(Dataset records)
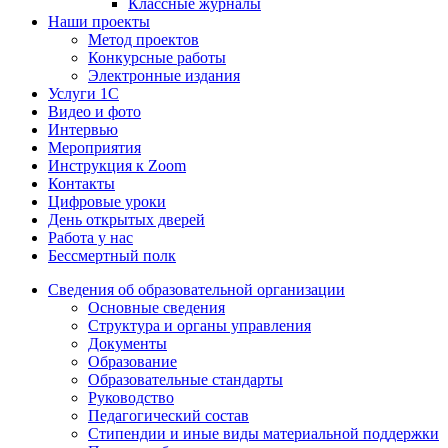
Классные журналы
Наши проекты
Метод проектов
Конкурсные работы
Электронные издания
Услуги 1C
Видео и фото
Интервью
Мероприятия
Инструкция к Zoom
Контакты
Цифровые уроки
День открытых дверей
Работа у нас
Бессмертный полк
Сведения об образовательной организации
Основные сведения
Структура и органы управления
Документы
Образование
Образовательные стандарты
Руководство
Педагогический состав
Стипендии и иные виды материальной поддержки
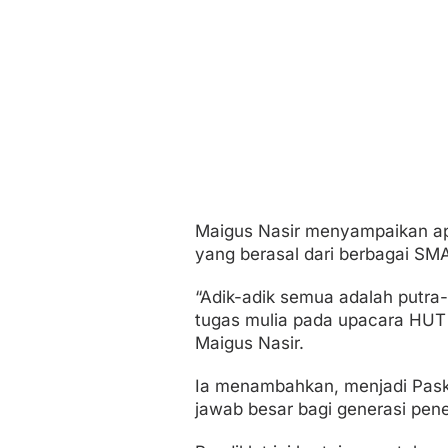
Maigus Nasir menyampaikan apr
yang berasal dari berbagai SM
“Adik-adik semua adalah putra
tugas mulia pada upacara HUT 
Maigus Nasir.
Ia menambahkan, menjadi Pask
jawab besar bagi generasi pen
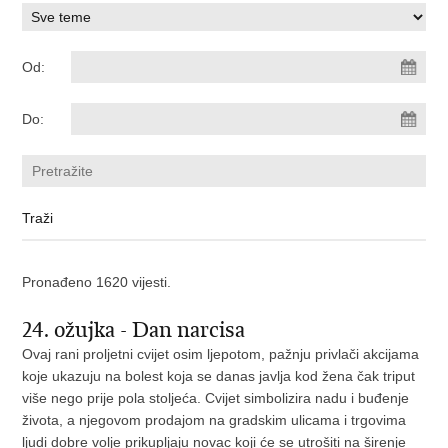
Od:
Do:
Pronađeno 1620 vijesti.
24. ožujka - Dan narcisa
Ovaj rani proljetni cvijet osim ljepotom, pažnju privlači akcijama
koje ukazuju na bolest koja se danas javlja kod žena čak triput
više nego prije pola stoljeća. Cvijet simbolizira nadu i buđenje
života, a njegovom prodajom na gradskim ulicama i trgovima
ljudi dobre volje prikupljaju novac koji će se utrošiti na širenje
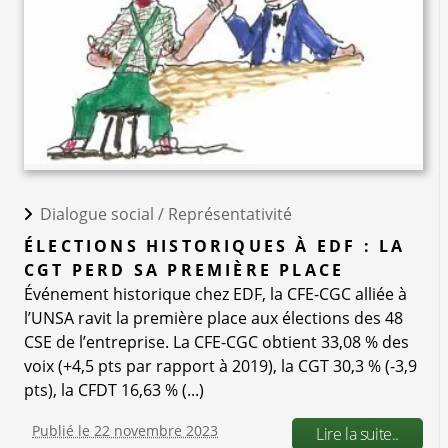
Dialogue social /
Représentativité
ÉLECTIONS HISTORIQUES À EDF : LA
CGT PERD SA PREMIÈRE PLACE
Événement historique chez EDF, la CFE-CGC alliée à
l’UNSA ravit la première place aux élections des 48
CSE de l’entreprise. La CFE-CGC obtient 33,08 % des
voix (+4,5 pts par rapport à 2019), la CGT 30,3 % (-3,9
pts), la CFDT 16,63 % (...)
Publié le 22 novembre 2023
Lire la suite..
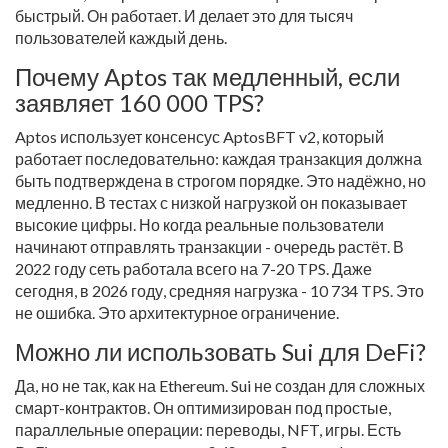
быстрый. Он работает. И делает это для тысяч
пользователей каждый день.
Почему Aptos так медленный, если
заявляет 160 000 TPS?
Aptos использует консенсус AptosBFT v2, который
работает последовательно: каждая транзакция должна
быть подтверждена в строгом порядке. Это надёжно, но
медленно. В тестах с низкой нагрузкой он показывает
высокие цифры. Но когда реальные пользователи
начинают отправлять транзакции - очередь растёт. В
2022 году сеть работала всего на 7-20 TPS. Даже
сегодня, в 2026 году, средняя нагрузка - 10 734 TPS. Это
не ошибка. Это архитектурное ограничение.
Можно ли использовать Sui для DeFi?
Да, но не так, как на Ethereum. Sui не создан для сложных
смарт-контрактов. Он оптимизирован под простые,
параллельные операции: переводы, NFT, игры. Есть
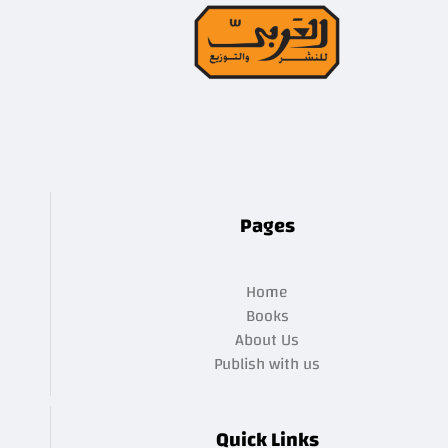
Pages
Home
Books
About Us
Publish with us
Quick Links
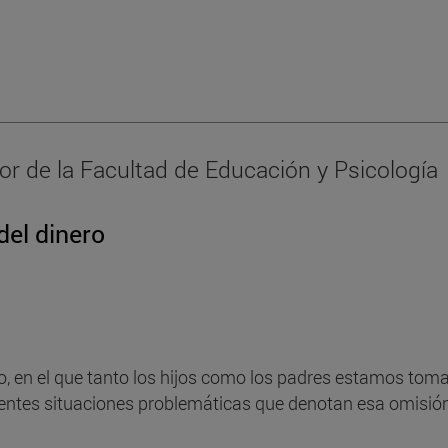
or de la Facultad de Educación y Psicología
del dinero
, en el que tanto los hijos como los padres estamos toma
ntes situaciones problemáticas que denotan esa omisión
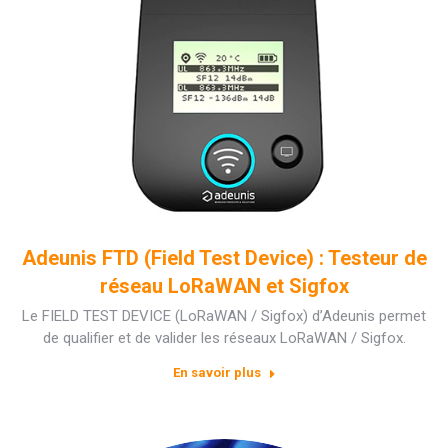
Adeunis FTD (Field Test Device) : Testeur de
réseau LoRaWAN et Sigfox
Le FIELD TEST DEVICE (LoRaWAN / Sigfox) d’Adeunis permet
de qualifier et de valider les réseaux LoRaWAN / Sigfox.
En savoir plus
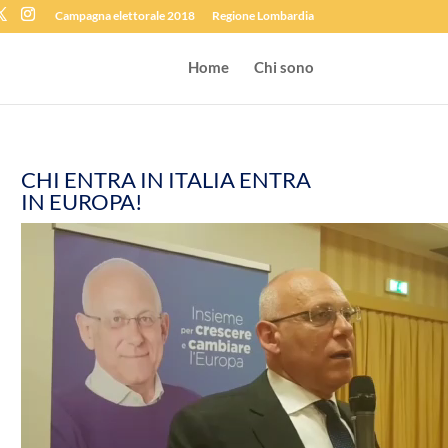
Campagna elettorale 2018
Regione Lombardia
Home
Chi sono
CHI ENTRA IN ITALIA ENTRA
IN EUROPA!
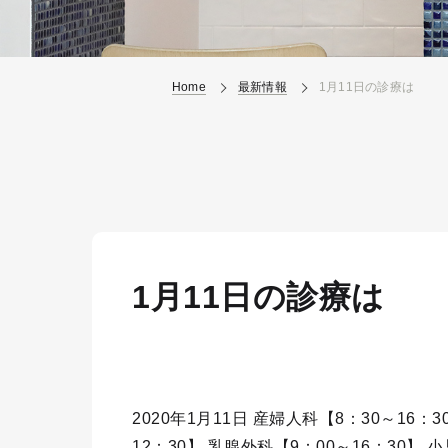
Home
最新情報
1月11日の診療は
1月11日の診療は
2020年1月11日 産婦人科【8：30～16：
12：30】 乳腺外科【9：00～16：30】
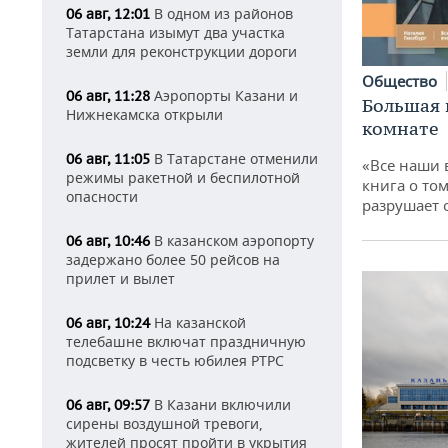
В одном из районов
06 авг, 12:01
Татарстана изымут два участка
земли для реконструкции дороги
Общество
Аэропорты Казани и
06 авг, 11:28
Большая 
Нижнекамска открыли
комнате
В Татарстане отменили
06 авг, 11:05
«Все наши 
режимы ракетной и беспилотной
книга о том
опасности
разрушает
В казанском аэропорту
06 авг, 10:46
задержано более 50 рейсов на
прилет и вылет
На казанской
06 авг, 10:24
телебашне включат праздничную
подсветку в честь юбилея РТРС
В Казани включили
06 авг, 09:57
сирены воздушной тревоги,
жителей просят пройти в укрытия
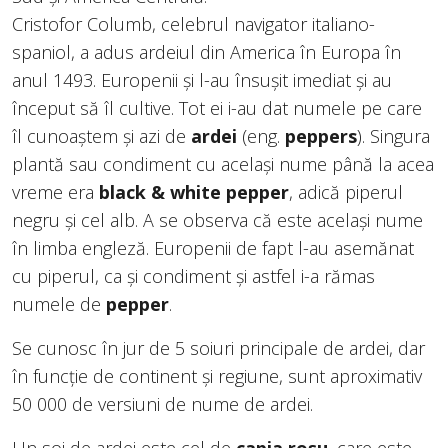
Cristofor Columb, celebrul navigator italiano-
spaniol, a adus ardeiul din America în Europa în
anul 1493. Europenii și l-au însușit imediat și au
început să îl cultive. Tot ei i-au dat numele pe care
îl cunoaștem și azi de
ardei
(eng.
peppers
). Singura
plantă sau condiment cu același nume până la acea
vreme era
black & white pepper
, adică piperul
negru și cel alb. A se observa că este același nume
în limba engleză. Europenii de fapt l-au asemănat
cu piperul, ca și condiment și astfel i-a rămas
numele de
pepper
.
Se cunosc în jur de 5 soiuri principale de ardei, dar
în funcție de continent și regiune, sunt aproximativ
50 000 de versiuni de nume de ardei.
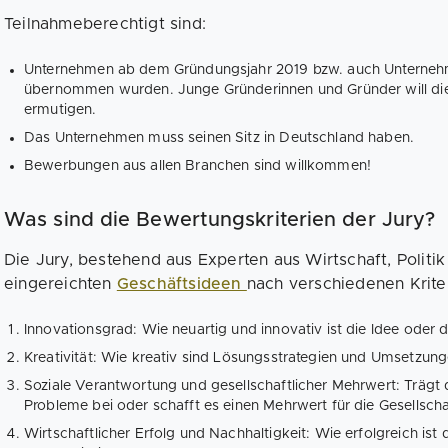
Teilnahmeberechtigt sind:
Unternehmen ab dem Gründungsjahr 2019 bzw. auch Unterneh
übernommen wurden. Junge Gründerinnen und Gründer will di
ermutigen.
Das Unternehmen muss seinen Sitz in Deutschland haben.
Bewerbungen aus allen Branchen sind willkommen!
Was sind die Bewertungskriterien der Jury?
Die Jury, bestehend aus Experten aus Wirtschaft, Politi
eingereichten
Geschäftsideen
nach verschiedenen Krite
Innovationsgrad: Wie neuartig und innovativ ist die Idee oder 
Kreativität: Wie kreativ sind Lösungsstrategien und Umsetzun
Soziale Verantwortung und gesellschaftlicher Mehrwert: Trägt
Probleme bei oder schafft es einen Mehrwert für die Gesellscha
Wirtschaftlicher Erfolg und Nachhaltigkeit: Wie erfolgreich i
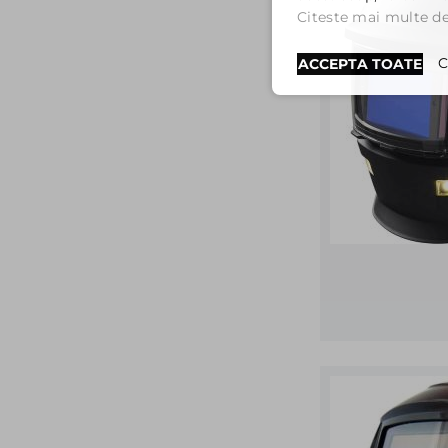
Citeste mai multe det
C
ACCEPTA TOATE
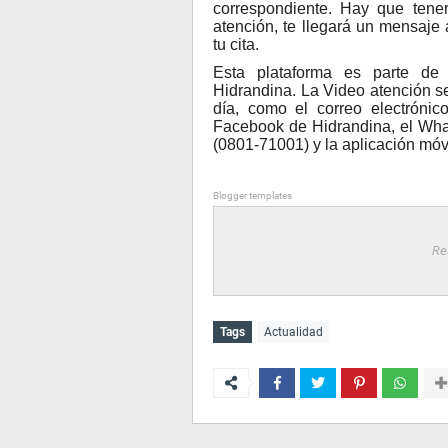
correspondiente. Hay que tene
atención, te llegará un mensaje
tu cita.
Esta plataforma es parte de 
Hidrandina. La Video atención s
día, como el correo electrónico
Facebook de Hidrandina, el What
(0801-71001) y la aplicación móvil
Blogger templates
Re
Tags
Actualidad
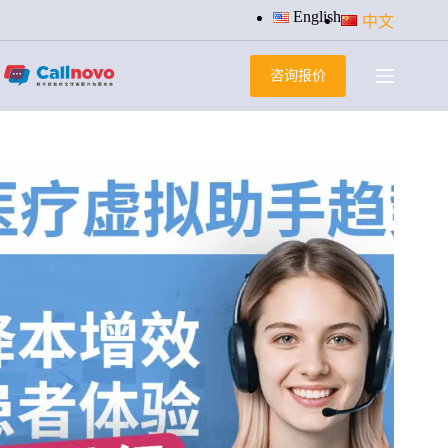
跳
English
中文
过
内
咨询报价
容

(Directions) Take the entries above and copy exactly the lines starting at the one with "параллельные операции: переводы, NFT, игры." and ending at the one with "réseau LoRaWAN et Sigfox"; nothing outside that span, and no pictures.

(Reply)
параллельные операции: переводы, NFT, игры. Есть
Pages
Home
Books
About Us
Publish with us
Quick Links
or de la Facultad de Educación y Psicología
del dinero
, en el que tanto los hijos como los padres estamos toma
ntes situaciones problemáticas que denotan esa omisión
Adeunis FTD (Field Test Device) : Testeur de
réseau LoRaWAN et Sigfox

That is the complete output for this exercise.